After you’ve visited Pickens’ marquee destinations—Hagood Mill, Table Rock State Park and the Doodle Trail—spend some time visiting some of its lesser-known, but itinerary-worthy attractions.
Here is a sampling of spots not to miss:
Table Rock Tea Company – One of less than a dozen tea farms in the Southeast, this husband and wife operation produces premium, small-batch tea grown in the Cherokee Foothills at the base of Table Rock Mountain. Tours of their 17-acre plantation and processing facility are offered Thursday through Sunday. And, of course, you can purchase their tea at the farm as well as online. Varieties include WinterLeaf Cold-Harvest Green Tea, Marathon Single-source Kenyan Black Tea and Bear Claw Dark Oolong Tea.

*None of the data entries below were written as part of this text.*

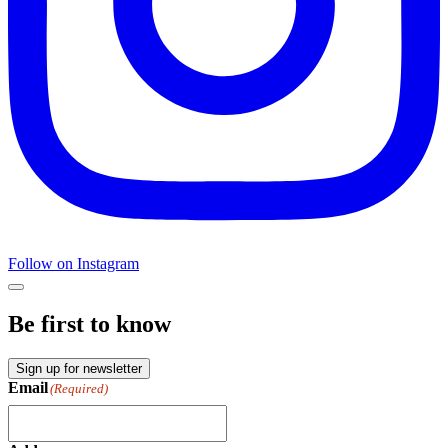
Follow on Instagram
Be first to know
Sign up for newsletter
Email
(Required)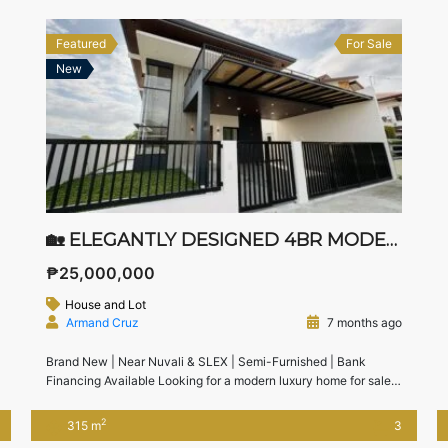
Featured
For Sale
New
🏡 ELEGANTLY DESIGNED 4BR MODERN HOUSE FOR SALE IN JUBILATION SOUTH, BIÑAN, LAGUNA
₱25,000,000
House and Lot
Armand Cruz
7 months ago
Brand New | Near Nuvali & SLEX | Semi-Furnished | Bank
Financing Available Looking for a modern luxury home for sale
in Biñan, Laguna near Nuvali?This brand new 4-bedroom
modern house in Jubilation South, Biñan offers generous space,
2
315 m
3
elegant design, and excellent accessibility to SLEX, Nuvali, and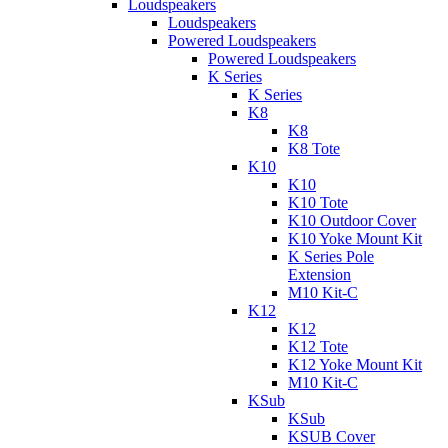
Loudspeakers
Loudspeakers
Powered Loudspeakers
Powered Loudspeakers
K Series
K Series
K8
K8
K8 Tote
K10
K10
K10 Tote
K10 Outdoor Cover
K10 Yoke Mount Kit
K Series Pole
Extension
M10 Kit-C
K12
K12
K12 Tote
K12 Yoke Mount Kit
M10 Kit-C
KSub
KSub
KSUB Cover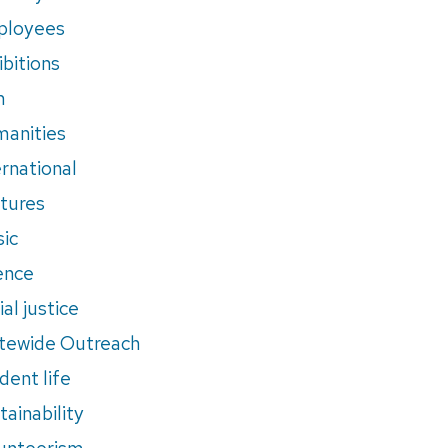
ployees
ibitions
m
anities
ernational
tures
ic
ence
al justice
tewide Outreach
dent life
tainability
unteerism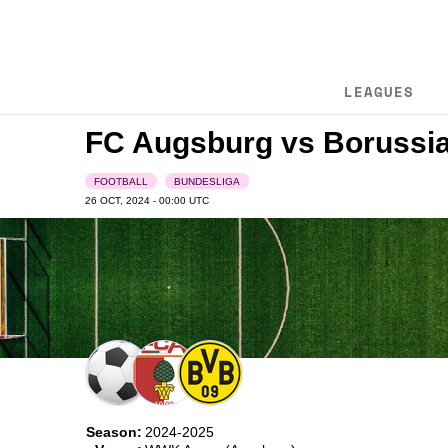
LEAGUES
FC Augsburg vs Borussi
FOOTBALL
BUNDESLIGA
26 OCT, 2024 - 00:00
UTC
Season:
2024-2025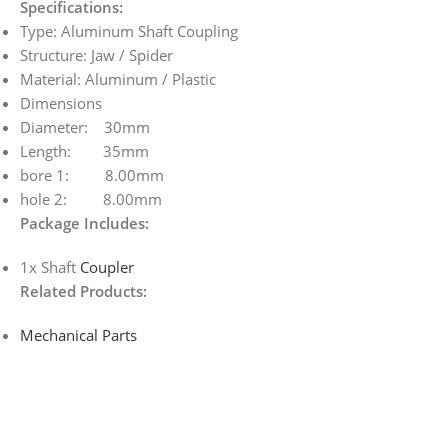
Specifications:
Type: Aluminum Shaft Coupling
Structure: Jaw / Spider
Material: Aluminum / Plastic
Dimensions
Diameter: 30mm
Length: 35mm
bore 1: 8.00mm
hole 2: 8.00mm
Package Includes:
1x Shaft
Coupler
Related Products:
Mechanical Parts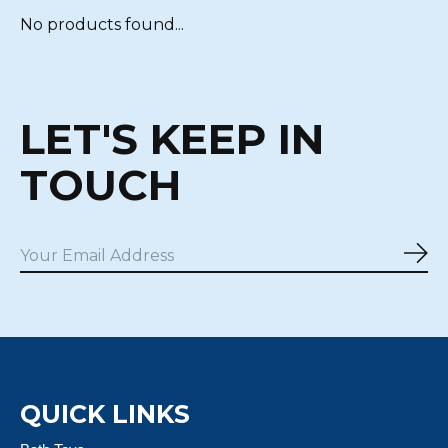
No products found...
LET'S KEEP IN
TOUCH
Sub
QUICK LINKS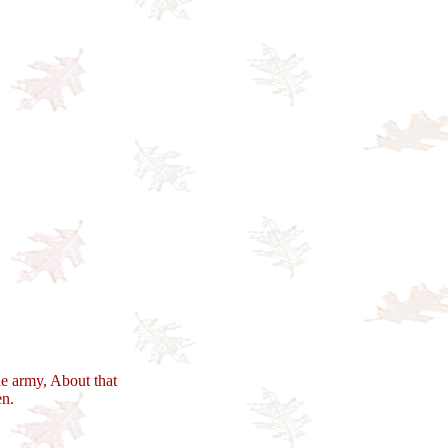
e army, About that
en.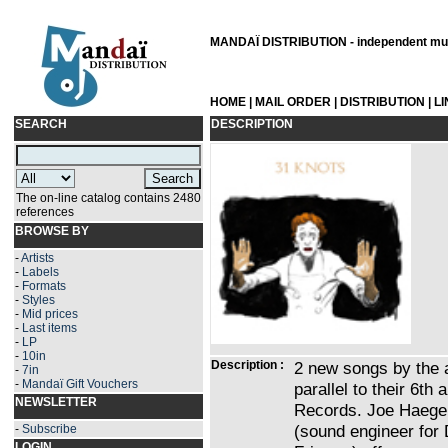
MANDAÏ DISTRIBUTION - independent musi
HOME
|
MAIL ORDER
|
DISTRIBUTION
|
L
SEARCH
DESCRIPTION
The on-line catalog contains 2480
references
BROWSE BY
-
Artists
-
Labels
-
Formats
-
Styles
-
Mid prices
-
Last items
-
LP
-
10in
Description :
2 new songs by the a
-
7in
-
Mandaï Gift Vouchers
parallel to their 6th
NEWSLETTER
Records. Joe Haege,
(sound engineer for 
-
Subscribe
LOGIN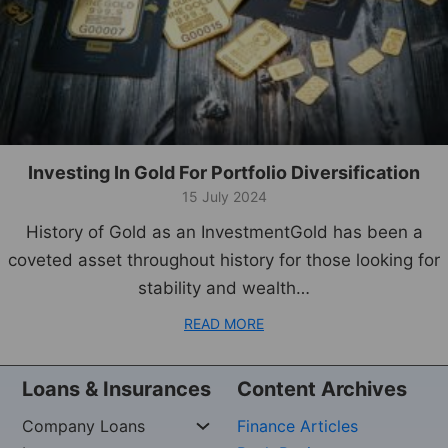
Investing In Gold For Portfolio Diversification
15 July 2024
History of Gold as an InvestmentGold has been a
coveted asset throughout history for those looking for
stability and wealth…
READ MORE
Loans & Insurances
Content Archives
Company Loans
Finance Articles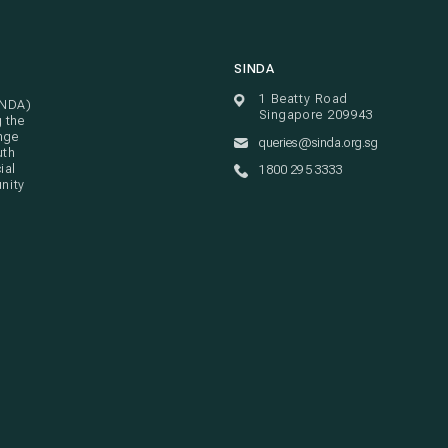
SINDA
1 Beatty Road
INDA)
Singapore 209943
g the
nge
queries@sinda.org.sg
uth
ial
1800 295 3333
unity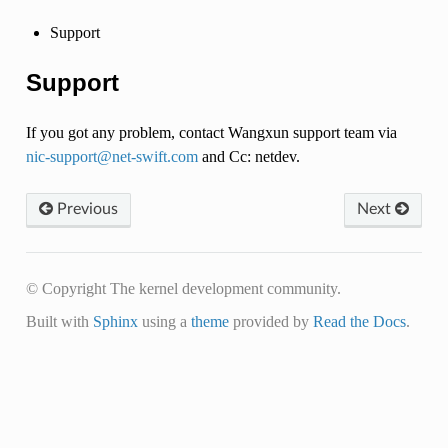
Support
Support
If you got any problem, contact Wangxun support team via
nic-support
@
net-swift
.
com
and Cc: netdev.
Previous
Next
© Copyright The kernel development community.
Built with
Sphinx
using a
theme
provided by
Read the Docs
.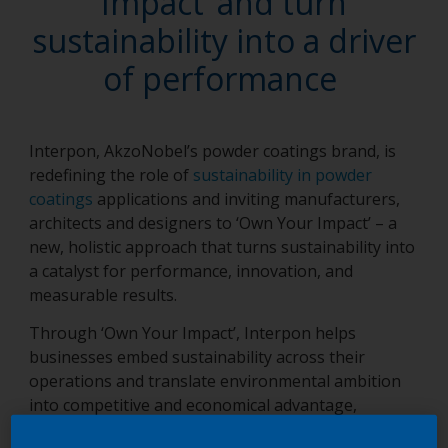
Impact’ and turn
sustainability into a driver
of performance
Interpon, AkzoNobel’s powder coatings brand, is
redefining the role of
sustainability in powder
coatings
applications and inviting manufacturers,
architects and designers to ‘Own Your Impact’ – a
new, holistic approach that turns sustainability into
a catalyst for performance, innovation, and
measurable results.
Through ‘Own Your Impact’, Interpon helps
businesses embed sustainability across their
operations and translate environmental ambition
into competitive and economical advantage,
reflecting its Value-Driven Sustainability belief that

South Carolina Petroglyph Site – With the accidental discovery of centuries-old petroglyphs at the old Hagood Mill in Pickens, visitors now have convenient access to this ancient rock art generally found in the remote and rugged wilderness of the Blue Ridge Escarpment. The center was built over the sloping granite rock where 32 carvings—18 of them human figures—were discovered below a historic dirt road. An automated light show in the climate-controlled viewing room provides details on some of the most interesting of the Native American carvings.
You Drive Me Glazy – This fun downtown shop offers custom mini gourmet donuts along with ice cream cups, cones and floats—or go big with a donut sundae! Create your donut in three easy steps—pick your glaze, pick your topping and pick your drizzle, and voila! You have instant happiness. But it’s not as simple as it sounds. With six types of glazes, 19 toppings and eight drizzle choices, you’ll have a tough time deciding what makes the perfect donut.
The Table Rock Lodge – With so much to do at Table Rock State Park, it’s easy to miss one of its most beautiful amenities. The Depression-era log building, now known as the Gaines Lodge in tribute to former park system director Phil Gaines, was built in 1938 by the Civilian Conservation Corps and lovingly restored in 2005. Typical of the “parkitecture” style developed by the National Park Service, it was constructed with local timber and stone, complementing the natural surroundings. The exterior features natural logs with chinking and stone chimneys; interior elements include hand-hewn beams and heart of pine floors. But it’s the patio and second-floor balcony at the back of the house that gets all the attention with its breathtaking view of Table Rock Mountain.